As this is a short feature article there aren’t a lot of words but still plenty of photos provided by Lou that show the main stages of his build and these along with his text are sure to help you if this one is in your stash or you are under way with your own build.
We’ll probably complete this build in two, maybe three updates so you won’t have long to wait to see the whole piece. Just before we get going, here’s a little bit of background about the Yamato.
Yamato (大和?), named after the ancient Japanese Yamato Province, was the lead ship of the Yamato class of battleships that served with the Imperial Japanese Navy during World War II. She and her sister ship, Musashi, were the heaviest and most powerfully armed battleships ever constructed, displacing 72,800 tonnes at full load and armed with nine 46 cm (18.1 inch) main guns. Neither ship survived the war.
Laid down in 1937 and formally commissioned a week after the Pearl Harbour attack in late 1941, Yamato was designed to counter the numerically superior battleship fleet of the United States, Japan’s main rival in the Pacific. Throughout 1942 she served as the flagship of the Japanese Combined Fleet, and in June 1942 Admiral Isoroku Yamamoto directed the fleet from her bridge during the Battle of Midway, a disastrous defeat for Japan. Musashi took over as the Combined Fleet flagship in early 1943, and Yamato spent the rest of the year, and much of 1944, moving between the major Japanese naval bases of Truk and Kure in response to American threats. Although she was present at the Battle of the Philippine Sea in June 1944, Yamato played no part in the battle.

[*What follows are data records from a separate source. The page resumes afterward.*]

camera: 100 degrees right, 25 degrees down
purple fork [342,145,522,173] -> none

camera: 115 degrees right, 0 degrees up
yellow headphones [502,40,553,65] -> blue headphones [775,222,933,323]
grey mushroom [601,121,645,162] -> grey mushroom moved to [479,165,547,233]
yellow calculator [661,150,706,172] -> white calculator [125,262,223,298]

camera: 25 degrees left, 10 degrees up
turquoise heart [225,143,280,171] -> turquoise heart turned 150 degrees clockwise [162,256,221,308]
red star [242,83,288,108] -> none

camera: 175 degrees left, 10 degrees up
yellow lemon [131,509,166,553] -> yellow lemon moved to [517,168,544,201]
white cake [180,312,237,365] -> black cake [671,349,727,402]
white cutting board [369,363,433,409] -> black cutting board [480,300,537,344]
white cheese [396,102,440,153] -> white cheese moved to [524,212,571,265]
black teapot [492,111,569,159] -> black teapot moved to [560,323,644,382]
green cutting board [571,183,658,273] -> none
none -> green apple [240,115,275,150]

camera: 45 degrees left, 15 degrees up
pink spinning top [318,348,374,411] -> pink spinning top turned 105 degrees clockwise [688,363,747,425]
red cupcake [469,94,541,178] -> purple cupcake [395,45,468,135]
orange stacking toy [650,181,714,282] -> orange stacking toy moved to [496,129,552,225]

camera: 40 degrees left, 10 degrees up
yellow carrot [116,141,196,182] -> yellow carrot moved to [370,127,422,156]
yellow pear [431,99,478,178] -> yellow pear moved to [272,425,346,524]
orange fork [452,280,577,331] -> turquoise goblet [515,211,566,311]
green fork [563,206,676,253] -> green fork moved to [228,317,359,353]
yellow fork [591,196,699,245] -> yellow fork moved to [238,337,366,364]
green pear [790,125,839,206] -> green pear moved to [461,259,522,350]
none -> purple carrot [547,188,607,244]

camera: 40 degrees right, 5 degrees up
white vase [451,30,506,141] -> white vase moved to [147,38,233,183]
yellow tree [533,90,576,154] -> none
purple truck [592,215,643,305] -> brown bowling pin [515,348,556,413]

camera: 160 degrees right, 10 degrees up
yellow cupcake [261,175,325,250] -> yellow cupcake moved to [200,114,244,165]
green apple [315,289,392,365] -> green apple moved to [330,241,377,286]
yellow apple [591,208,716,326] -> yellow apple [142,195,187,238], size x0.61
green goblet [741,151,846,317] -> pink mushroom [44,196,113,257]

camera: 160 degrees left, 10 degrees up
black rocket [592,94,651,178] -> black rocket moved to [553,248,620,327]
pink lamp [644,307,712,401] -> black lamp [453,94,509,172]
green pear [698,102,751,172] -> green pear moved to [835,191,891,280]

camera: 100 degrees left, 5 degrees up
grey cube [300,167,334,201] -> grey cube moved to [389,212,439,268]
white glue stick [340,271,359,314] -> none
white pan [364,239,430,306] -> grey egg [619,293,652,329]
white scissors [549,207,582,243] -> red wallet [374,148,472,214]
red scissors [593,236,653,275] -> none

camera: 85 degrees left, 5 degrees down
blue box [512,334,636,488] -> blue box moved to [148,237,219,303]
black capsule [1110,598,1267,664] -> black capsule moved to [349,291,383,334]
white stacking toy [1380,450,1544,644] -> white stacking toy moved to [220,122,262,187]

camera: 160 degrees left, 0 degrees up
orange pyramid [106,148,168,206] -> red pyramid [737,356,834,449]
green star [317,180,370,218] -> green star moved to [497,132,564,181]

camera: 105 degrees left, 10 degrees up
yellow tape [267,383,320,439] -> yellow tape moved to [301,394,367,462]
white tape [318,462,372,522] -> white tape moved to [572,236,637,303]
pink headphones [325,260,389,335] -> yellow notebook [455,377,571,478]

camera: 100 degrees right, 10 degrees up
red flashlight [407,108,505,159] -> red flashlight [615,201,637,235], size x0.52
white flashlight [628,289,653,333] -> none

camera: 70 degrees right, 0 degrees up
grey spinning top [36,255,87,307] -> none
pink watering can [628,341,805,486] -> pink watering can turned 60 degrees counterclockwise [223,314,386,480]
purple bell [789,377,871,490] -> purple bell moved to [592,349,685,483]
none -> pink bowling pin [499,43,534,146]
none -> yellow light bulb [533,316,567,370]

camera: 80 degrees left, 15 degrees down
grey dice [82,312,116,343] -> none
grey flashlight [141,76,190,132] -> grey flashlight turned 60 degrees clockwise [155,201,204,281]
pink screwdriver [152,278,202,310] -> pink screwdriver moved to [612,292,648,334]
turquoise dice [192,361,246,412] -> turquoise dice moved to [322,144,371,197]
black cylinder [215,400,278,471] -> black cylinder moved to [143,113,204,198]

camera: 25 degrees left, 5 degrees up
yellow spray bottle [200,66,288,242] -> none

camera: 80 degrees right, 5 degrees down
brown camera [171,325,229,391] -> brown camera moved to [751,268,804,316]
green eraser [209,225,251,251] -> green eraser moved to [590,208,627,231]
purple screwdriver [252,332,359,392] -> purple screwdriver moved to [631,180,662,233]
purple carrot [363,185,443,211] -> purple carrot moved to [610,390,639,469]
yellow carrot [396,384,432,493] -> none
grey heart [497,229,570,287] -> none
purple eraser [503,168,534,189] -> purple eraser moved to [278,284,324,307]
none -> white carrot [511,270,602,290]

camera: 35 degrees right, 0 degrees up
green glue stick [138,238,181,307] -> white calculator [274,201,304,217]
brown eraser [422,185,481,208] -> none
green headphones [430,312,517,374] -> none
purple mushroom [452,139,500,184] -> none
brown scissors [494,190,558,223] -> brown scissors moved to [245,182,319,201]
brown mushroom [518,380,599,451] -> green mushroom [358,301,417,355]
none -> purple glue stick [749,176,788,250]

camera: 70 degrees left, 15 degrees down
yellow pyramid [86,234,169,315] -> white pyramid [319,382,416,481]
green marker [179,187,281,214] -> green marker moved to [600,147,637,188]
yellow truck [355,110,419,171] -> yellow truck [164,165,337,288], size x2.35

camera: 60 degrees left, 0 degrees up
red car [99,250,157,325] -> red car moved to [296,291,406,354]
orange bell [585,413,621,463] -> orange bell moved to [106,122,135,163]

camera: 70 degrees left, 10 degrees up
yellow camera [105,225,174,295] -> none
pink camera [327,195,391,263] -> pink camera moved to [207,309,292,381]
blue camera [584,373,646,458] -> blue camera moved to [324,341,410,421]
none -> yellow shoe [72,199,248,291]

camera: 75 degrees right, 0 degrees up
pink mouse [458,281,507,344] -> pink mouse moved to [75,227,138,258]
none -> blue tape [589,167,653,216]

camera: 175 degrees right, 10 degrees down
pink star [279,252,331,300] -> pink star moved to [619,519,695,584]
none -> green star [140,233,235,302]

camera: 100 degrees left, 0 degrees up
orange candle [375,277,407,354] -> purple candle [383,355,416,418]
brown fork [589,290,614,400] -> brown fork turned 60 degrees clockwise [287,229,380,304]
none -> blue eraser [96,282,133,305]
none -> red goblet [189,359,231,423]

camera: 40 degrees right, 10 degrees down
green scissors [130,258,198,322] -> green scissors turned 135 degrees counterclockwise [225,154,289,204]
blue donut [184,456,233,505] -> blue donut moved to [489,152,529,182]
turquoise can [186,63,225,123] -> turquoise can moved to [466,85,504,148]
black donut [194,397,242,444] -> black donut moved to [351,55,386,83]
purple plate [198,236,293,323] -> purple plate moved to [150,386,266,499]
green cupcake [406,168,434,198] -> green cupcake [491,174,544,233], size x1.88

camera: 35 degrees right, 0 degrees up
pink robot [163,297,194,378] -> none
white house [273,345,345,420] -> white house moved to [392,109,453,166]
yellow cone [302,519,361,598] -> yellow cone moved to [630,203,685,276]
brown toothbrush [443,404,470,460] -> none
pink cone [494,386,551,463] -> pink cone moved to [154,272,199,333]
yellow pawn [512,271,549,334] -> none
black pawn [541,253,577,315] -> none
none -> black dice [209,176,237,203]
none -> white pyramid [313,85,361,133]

The only time she fired her main guns at enemy surface targets was in October 1944, when she was sent to engage American forces invading the Philippines during the Battle of Leyte Gulf. The Japanese were unaware that Admiral Halsey’s entire massive fast carrier task force with battleships had been successfully lured away by a feint. Left behind was only a slow escort carrier task force armed against ground forces with no hope of protecting vulnerable troop transports from the Yamato. But as the American light ships resembled larger cruisers and carriers, the Japanese believed they were fighting the main fleet. The massive guns of Yamato would not be turned against battleships, but in the Battle off Samar would instead be used in a seemingly mismatched showdown against small and inexpensive light ships and carriers. Nevertheless desperate American sailors and aviators delivered accurate shellfire and torpedoes from ships as small as destroyer escorts. These attacks wrought enough havoc on the Japanese surface force to cause it to turn back, but only after inflicting losses comparable in ships and men to the Battle of Midway.
During 1944, the balance of naval power in the Pacific decisively turned against Japan and, by early 1945, the Japanese fleet was much depleted and critically short of fuel stocks in the home islands, limiting its usefulness. In April 1945, in a desperate attempt to slow the Allied advance, Yamato was dispatched on a one way voyage to Okinawa, where it was intended that she should protect the island from invasion and fight until destroyed. The task force was spotted south of Kyushu by US submarines and aircraft, and on 7 April 1945 she was sunk by American carrier-based bombers and torpedo bombers with the loss of most of her crew.